**Task details:** Please transcribe every line of text in each of the rows below, keeping the original wording, spelling, and line breaks.
□ □ □
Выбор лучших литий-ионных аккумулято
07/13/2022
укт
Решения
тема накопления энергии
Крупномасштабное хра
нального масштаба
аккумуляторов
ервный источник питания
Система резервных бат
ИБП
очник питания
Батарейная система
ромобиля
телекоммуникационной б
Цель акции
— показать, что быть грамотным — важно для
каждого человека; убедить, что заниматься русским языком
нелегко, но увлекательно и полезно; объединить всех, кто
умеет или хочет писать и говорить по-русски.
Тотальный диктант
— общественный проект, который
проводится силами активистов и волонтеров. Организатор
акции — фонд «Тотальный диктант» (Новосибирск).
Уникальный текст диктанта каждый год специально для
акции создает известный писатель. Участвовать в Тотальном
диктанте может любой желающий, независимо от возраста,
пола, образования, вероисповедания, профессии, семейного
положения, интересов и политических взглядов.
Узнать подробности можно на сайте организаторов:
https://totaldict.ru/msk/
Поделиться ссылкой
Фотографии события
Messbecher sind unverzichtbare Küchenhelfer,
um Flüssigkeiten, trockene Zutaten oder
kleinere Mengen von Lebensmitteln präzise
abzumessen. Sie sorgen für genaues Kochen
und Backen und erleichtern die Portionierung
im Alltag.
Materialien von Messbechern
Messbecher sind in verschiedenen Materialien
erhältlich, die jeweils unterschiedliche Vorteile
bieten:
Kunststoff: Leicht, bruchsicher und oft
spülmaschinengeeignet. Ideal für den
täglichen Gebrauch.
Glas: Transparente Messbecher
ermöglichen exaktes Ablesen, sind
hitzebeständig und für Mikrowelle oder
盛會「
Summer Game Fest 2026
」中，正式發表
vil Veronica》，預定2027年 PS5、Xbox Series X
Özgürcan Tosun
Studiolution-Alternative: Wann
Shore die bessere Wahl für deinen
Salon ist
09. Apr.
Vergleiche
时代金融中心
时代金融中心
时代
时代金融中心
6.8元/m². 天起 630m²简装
□ □ □
**Result of the task:**
Выбор лучших литий-ионных аккумулято
07/13/2022
укт
Решения
тема накопления энергии
Крупномасштабное хра
нального масштаба
аккумуляторов
ервный источник питания
Система резервных бат
ИБП
очник питания
Батарейная система
ромобиля
телекоммуникационной б
Цель акции
— показать, что быть грамотным — важно для
каждого человека; убедить, что заниматься русским языком
нелегко, но увлекательно и полезно; объединить всех, кто
умеет или хочет писать и говорить по-русски.
Тотальный диктант
— общественный проект, который
проводится силами активистов и волонтеров. Организатор
акции — фонд «Тотальный диктант» (Новосибирск).
Уникальный текст диктанта каждый год специально для
акции создает известный писатель. Участвовать в Тотальном
диктанте может любой желающий, независимо от возраста,
пола, образования, вероисповедания, профессии, семейного
положения, интересов и политических взглядов.
Узнать подробности можно на сайте организаторов:
https://totaldict.ru/msk/
Поделиться ссылкой
Фотографии события
Messbecher sind unverzichtbare Küchenhelfer,
um Flüssigkeiten, trockene Zutaten oder
kleinere Mengen von Lebensmitteln präzise
abzumessen. Sie sorgen für genaues Kochen
und Backen und erleichtern die Portionierung
im Alltag.
Materialien von Messbechern
Messbecher sind in verschiedenen Materialien
erhältlich, die jeweils unterschiedliche Vorteile
bieten:
Kunststoff: Leicht, bruchsicher und oft
spülmaschinengeeignet. Ideal für den
täglichen Gebrauch.
Glas: Transparente Messbecher
ermöglichen exaktes Ablesen, sind
hitzebeständig und für Mikrowelle oder
盛會「
Summer Game Fest 2026
」中，正式發表
vil Veronica》，預定2027年 PS5、Xbox Series X
Özgürcan Tosun
Studiolution-Alternative: Wann
Shore die bessere Wahl für deinen
Salon ist
09. Apr.
Vergleiche
时代金融中心
时代金融中心
时代
时代金融中心
6.8元/m². 天起 630m²简装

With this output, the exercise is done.